Er is een groeiende interesse in het hoe en waarom van Zeer Lage Temperatuur (ZLT) netwerken in vergelijking met de traditionele Middel Temperatuur (MT) netwerken en de nu al wat economisch achterhaalde Hoge Temperatuur (HT) netwerken. Deze ZLT netwerken vormen een goede overgang naar de ZLT-Uitwissel (ZLT-U) of nog meer innovatieve 5de Generatie Warmte en Koude netwerken (5GDHC).
Hieronder een kort overzicht waarom voor nieuwe collectieve warmte voorzieningen ZLT-U en/of 5GDHC gebruikt moeten gaan worden.

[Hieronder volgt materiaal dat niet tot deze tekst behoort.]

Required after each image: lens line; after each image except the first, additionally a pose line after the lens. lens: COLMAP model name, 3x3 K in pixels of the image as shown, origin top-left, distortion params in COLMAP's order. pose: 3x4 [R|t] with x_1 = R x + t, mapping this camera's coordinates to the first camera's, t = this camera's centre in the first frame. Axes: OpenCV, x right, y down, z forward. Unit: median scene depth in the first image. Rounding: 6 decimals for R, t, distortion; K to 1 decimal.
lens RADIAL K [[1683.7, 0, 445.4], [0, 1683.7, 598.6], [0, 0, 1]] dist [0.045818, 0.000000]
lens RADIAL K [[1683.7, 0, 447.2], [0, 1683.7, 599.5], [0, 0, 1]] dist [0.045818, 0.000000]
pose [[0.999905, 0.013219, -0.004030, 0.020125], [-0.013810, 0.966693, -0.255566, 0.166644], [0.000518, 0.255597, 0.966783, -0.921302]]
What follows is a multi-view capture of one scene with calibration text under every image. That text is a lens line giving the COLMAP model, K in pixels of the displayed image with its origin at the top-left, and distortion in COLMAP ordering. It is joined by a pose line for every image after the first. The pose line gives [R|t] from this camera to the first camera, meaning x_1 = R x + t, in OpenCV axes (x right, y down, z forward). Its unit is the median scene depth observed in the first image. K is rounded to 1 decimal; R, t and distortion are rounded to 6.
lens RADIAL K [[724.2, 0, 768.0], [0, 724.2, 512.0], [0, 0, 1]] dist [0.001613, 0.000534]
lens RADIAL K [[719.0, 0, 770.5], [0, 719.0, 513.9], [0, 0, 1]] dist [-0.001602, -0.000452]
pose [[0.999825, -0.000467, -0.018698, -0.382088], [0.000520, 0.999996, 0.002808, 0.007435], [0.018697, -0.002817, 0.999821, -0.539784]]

MT netwerken hebben het grote voordeel dat er veel ervaring mee is opgedaan en dat het daardoor eenvoudig is om de leverzekerheid te garanderen. Als ze daarbij gebruik maken van industriële restwarmte met een hoge temperatuur gaat het erom deze warmte met zo min mogelijk verlies te vervoeren naar de eindgebruikers. Echter door een veranderende situatie en de noodzaak om CO2 te besparen in alle sectoren, is er een grote kans dat de beschikbare hoeveelheid restwarmte afneemt waardoor de warmteverzorging in gevaar komt. De achterliggende gedachte is dit op termijn op te vangen met warmte uit diepe geothermie (meer dan 500m ondergronds). De goede werking en langjarige levering door diepe geothermiebronnen is echter nog erg onzeker.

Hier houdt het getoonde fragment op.